Alexis Jenkins, Reporter

The U.S will be holding the midterm elections on Tuesday, November 8. Midterm elections are held to elect the Texas House of Representatives, members of the senate, and to determine which political party will have the majority for the next two years. Voter registration closed on October 11, but already over 40 million mail-in and early-voting ballots were cast. 

Champion students who turned 18 and registered before the deadline can vote on Tuesday; however, the candidates and propositions can be confusing for people who have never voted before. 


The candidate elections for this year’s elections are:


Governor: Serves as the state’s chief executive officer and oversees the functions of the executive branch of government.

Greg Abbott  (Incumbent) – Republican. In favor of: border control and gun rights. Disagrees with current immigration policies. He has held the spot of 48th governor since 2015.

Beto O’Rourke – Democrat. In favor of: banning assault weapons, “Medicare X” which offers Americans a government run-insurance, and reproductive rights. He is currently a member of the El Paso City Council and this will be his first time running for this position.


Lieutenant Governor: The state’s highest officer following the governor and assumes the role when the governor is out of state or incapacitated.

Dan Patrick (Incumbent) – Republican. In favor of: Gun rights, increased border security, and reducing franchise tax. He was first elected in 2014.

Mike Collier – Democrat. In favor of: Lowering property taxes, reproductive rights, and legalizing marijuana. This will be his second term running for this position.


US House District 21: U.S. House of Representatives represent a portion of their state and devote individual attention to requests from people of the district.

Chip Roy  (Incumbent) – Republican. In favor of: private healthcare, border control, and reducing federal spending. He has held this position since 2019.

Claudia Zapata – Democrat. In favor of: affordable housing, universal healthcare, and small business support. This will be her first time running for District 21.  


Attorney General: The top legal officers of their state or territory. They advise and represent their legislature and state agencies and act as the “People’s Lawyer” for the citizens.

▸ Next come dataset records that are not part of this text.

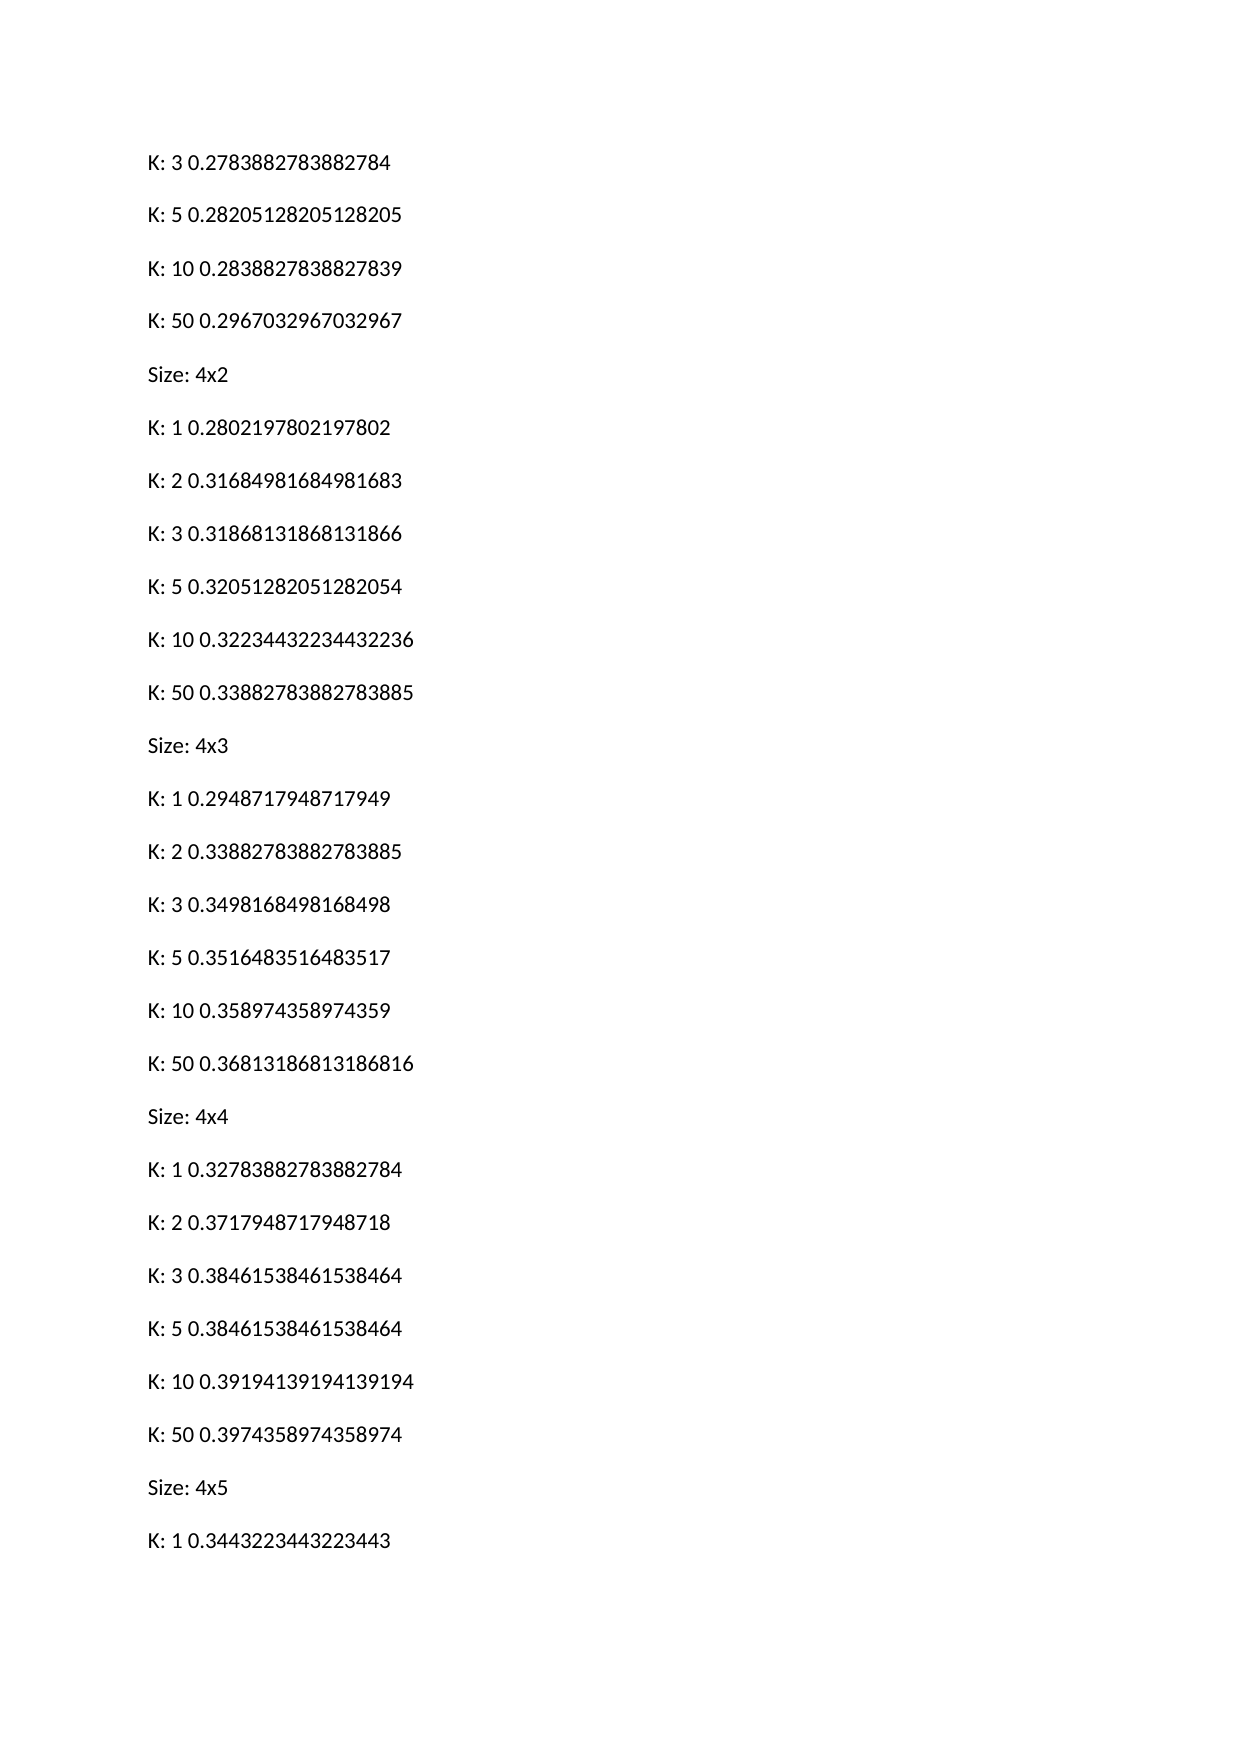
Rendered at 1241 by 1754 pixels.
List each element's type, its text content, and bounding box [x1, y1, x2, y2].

text K: 1 0.32783882783882784 [148, 1155, 1093, 1183]
text K: 2 0.3717948717948718 [148, 1208, 1093, 1236]
text K: 10 0.358974358974359 [148, 996, 1093, 1024]
text K: 5 0.32051282051282054 [148, 572, 1093, 600]
text K: 1 0.2948717948717949 [148, 784, 1093, 812]
text K: 3 0.38461538461538464 [148, 1261, 1093, 1289]
text K: 50 0.36813186813186816 [148, 1049, 1093, 1077]
text K: 10 0.39194139194139194 [148, 1367, 1093, 1395]
text Size: 4x2 [148, 360, 1093, 388]
text Size: 4x3 [148, 731, 1093, 759]
text K: 50 0.3974358974358974 [148, 1420, 1093, 1448]
text K: 50 0.2967032967032967 [148, 307, 1093, 335]
text K: 5 0.28205128205128205 [148, 201, 1093, 229]
text K: 2 0.31684981684981683 [148, 466, 1093, 494]
text Size: 4x4 [148, 1102, 1093, 1130]
text Size: 4x5 [148, 1473, 1093, 1501]
text K: 10 0.32234432234432236 [148, 625, 1093, 653]
text K: 3 0.3498168498168498 [148, 890, 1093, 918]
text K: 5 0.38461538461538464 [148, 1314, 1093, 1342]
text K: 1 0.3443223443223443 [148, 1526, 1093, 1554]
text K: 50 0.33882783882783885 [148, 678, 1093, 706]
text K: 3 0.31868131868131866 [148, 519, 1093, 547]
text K: 10 0.2838827838827839 [148, 254, 1093, 282]
text K: 5 0.3516483516483517 [148, 943, 1093, 971]
text K: 3 0.2783882783882784 [148, 148, 1093, 176]
text K: 1 0.2802197802197802 [148, 413, 1093, 441]
text K: 2 0.33882783882783885 [148, 837, 1093, 865]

Ken Paxton (Incumbent) – Republican. In favor of: states rights and the free-enterprise system. He has held the spot of the 51st attorney general since 2014.

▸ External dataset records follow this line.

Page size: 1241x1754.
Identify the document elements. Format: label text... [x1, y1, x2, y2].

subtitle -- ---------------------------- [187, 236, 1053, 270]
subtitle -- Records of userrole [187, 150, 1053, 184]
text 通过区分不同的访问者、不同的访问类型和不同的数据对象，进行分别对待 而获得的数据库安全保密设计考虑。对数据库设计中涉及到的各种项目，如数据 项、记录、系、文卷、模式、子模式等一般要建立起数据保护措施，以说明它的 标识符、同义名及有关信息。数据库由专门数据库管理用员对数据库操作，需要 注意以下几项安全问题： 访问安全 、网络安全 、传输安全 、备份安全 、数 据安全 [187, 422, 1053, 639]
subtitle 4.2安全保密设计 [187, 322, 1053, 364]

Rochelle Garza – Democrat. In favor of: reproductive rights, immigration rights, and access to affordable health care. She was formerly a state attorney before running for election. 


Agriculture Commissioner: Protects and promotes the agricultural industries in their state.

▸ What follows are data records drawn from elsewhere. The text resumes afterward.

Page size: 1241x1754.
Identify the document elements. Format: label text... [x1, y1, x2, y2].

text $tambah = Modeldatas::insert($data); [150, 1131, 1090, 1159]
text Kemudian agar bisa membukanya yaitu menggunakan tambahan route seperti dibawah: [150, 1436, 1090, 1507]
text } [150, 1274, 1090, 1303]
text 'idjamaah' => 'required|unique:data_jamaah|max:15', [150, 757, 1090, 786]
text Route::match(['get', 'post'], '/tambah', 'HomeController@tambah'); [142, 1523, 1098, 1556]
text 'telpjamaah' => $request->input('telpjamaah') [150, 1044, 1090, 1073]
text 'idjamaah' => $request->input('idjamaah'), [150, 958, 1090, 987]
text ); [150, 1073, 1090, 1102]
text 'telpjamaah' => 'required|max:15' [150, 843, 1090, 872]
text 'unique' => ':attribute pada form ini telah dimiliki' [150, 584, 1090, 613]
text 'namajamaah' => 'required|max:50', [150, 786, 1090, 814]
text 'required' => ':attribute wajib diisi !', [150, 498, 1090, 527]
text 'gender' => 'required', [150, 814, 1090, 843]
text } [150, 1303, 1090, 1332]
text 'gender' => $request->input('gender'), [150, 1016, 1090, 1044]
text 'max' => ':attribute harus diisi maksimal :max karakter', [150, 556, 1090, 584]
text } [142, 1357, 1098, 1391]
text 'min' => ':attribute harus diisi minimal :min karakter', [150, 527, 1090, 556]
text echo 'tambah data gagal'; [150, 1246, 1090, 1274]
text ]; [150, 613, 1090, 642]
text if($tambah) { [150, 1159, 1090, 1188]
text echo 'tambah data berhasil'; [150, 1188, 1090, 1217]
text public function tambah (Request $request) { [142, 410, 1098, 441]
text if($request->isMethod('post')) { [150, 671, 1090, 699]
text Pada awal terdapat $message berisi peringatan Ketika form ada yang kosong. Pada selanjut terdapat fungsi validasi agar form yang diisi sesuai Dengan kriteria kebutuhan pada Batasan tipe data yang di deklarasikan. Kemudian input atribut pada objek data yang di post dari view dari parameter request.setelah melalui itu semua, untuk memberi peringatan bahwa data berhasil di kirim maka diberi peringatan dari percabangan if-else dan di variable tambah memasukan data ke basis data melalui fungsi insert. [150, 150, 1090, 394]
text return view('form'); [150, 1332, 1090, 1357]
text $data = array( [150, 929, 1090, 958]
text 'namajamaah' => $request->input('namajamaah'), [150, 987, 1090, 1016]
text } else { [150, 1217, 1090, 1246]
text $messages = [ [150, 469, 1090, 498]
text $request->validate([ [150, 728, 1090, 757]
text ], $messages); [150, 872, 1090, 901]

Sid Miller (Incumbent) – Republican. In favor of: The second amendment, abolishing abortion, and reforming property taxes in Texas. He has been the 12th commissioner of agriculture since 2014.

Susan Hays – Democrat. In favor of: Expanding Medicaid, water conservation, and legalizing marijuana. She was a Legislative Aide at the Texas Legislature and clerked at the Texas Supreme Court, but this is her first year running for this position.


Comptroller: Collects taxes, oversees the state treasury and forecasts the amount of money that’s available to legislators when they craft the state’s two-year budget. 

Glenn Hagar (Incumbent) – Republican. In favor of: Tax cuts, gun rights, education funding. He has been comptroller since 2014.

Janet Dudding – Democrat. In favor of: Expanding Medicaid, reducing methane emissions on state-owned land, and legalizing marijuana. Dudding has never run for government office before.


Railroad Commissioner: Regulates the oil and gas industry.

Wayne Christian (Incumbent) – Republican. In favor of: Private property rights, free markets, and American energy dominance. Christian was first elected for this position in 2017.

Luke Warford – Democrat. In favor of: Reducing emissions, expanding Texas energy leadership, and water/air conservation. This will be Warford’s first term running for this position.


The propositions, which are motions like tax changes and public works, are:


Proposition A – “The issuance of not to exceed $20,000,000 of Kendall County, Texas, general obligation bonds for acquiring open space and conservation land and acquiring conservation easements on land for any authorized purposes, including to ensure its availability for recreational or open-space use or to protect wildlife habitat and the water quality of creeks, rivers and springs, and the levying of a tax in payment thereof.” 


Proposition B – “Authorizing the creation of Kendall County Emergency Services District No. 1 and imposition of a tax not to exceed ten cents (.10 cents) on the one hundred dollars ($100.00) valuation for the support thereof.”